# Hybrid search
- What is Hybrid Search?
    - Hybrid search is about perform semantic and keyword search over the data in one query and combine the results for more relevant results.
    - Here is the workflow :
        - Create dense vectors using an external embedding model.
        - Create sparse vectors using an external model.
        - Create an index that supports sparse-dense vectors (s1 or p1 with the dotproduct metric).
        - Upsert dense and sparse vectors to your index.
        - Search the index using sparse-dense vectors.
        - Pinecone returns sparse-dense vectors.
        
### Read further
- https://python.langchain.com/en/latest/modules/indexes/retrievers/examples/pinecone_hybrid_search.html
- https://docs.pinecone.io/docs/hybrid-search

## Prepare environment

In [None]:
%pip install python-dotenv

In [23]:
import os
from pathlib import Path
path_dir_script = Path(os.getcwd())
path_dir_root = path_dir_script.parent

In [None]:
from dotenv import load_dotenv, find_dotenv
path_file_dotenv = Path(path_dir_root, '.env')
load_dotenv(path_file_dotenv)

True

## Load data

In [None]:
!pip install GitPython

In [None]:
from langchain.document_loaders import GitLoader # https://python.langchain.com/en/latest/modules/indexes/document_loaders/examples/git.html
import os

In [None]:
loader = GitLoader(
    repo_path=os.environ['PATH_CODE_REPO_1'],
    branch="master", 
    file_filter=lambda file_path: file_path.endswith(".swift") or file_path.endswith(".h") or file_path.endswith(".m")
)

In [None]:
data = loader.load()

In [None]:
len(data)

## Split text

In [None]:
from langchain.text_splitter import RecursiveCharacterTextSplitter

def split_docs(documents, chunk_size=1000, chunk_overlap=20):
  text_splitter = RecursiveCharacterTextSplitter(chunk_size=chunk_size, chunk_overlap=chunk_overlap)
  texts = text_splitter.split_documents(documents)
  return texts

texts = split_docs(data)
print(len(texts))

## Create index

In [None]:
import pinecone

In [None]:
pinecone.init(
    api_key=os.getenv('PINECODE_API_KEY'),
    environment=os.getenv('PINECODE_ENVIRONMENT')
)

In [None]:
# Check existing indexes
print(pinecone.list_indexes())

In [None]:
index_name = "ai-repo-reader-1"

In [None]:
# Clean up previous index before creating new one
pinecone.delete_index(index_name)

In [None]:
# Note: it’s important to make sure that the “context” field that holds the document text in the metadata is not indexed. 
# Currently you need to specify explicitly the fields you do want to index.

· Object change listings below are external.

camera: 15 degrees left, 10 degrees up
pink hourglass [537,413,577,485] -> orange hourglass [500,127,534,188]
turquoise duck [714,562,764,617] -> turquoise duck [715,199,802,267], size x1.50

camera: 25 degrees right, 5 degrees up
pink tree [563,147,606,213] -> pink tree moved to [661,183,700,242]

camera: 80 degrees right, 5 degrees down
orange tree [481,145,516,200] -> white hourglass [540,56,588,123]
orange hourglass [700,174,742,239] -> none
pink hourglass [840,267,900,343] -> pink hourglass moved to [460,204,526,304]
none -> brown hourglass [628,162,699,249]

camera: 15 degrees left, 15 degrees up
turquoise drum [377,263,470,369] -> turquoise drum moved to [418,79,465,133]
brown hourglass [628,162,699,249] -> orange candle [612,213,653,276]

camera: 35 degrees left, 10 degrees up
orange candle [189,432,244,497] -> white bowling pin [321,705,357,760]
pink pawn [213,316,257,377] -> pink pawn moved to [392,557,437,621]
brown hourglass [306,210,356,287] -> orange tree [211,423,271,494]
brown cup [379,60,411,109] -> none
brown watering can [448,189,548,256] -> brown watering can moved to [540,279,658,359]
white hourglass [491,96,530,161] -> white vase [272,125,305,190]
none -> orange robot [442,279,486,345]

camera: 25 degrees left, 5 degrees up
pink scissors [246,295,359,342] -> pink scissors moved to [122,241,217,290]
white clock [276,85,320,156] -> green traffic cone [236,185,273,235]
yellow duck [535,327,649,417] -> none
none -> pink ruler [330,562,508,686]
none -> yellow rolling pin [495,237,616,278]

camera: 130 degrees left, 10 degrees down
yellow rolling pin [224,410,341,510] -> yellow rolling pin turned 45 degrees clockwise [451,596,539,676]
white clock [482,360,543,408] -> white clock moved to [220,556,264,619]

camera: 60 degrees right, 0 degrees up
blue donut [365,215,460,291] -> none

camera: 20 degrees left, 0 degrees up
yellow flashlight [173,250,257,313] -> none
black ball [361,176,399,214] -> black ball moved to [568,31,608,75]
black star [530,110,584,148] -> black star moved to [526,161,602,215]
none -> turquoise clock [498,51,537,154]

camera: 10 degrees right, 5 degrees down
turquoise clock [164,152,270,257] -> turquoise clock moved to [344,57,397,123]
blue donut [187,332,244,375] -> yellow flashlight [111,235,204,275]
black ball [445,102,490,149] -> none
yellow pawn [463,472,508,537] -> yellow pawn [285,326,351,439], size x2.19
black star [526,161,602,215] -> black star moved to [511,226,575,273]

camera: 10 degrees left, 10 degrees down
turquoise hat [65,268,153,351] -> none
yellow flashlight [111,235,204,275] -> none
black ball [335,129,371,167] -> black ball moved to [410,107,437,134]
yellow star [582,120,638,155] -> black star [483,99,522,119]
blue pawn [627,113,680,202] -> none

For more information checkout Pinecone’s docs.
pinecone.create_index(
    name = index_name, 
    dimension = 1536, # dimensionality of dense model
    metric = "dotproduct", # sparse vqlues supported only for dotproduct
    pod_type = "s1",
    metadata_config={"indexed": []}
)

In [None]:
index = pinecone.Index(index_name)

## Get embeddings

In [None]:
import os
from langchain.embeddings import OpenAIEmbeddings

In [None]:
embeddings = OpenAIEmbeddings(openai_api_key=os.environ['OPENAI_API_KEY'])

In [None]:
!pip install pinecone_text

In [None]:
from pinecone_text.sparse import BM25Encoder
# or from pinecone_text.sparse import SpladeEncoder if you wish to work with SPLADE
# use default tf-idf values
bm25_encoder = BM25Encoder().default()

In [None]:
corpus = [t.page_content for t in texts]

# fit tf-idf values on your corpus
bm25_encoder.fit(corpus)

# store the values to a json file
bm25_encoder.dump("bm25_values.json")

# load to your BM25Encoder object
bm25_encoder = BM25Encoder().load("bm25_values.json")

## Load Retriever

In [None]:
from langchain.retrievers import PineconeHybridSearchRetriever
retriever = PineconeHybridSearchRetriever(embeddings=embeddings, sparse_encoder=bm25_encoder, index=index)

In [None]:
retriever.add_texts(corpus)

## Use Retriever

In [None]:
result = retriever.get_relevant_documents("Where is frequency measured?")

In [None]:
print(result[0].page_content)

In [None]:
result = retriever.get_relevant_documents("Where is AudioKit instance used?")

In [None]:
print(result[0].page_content)

In [None]:
print(result[1].page_content)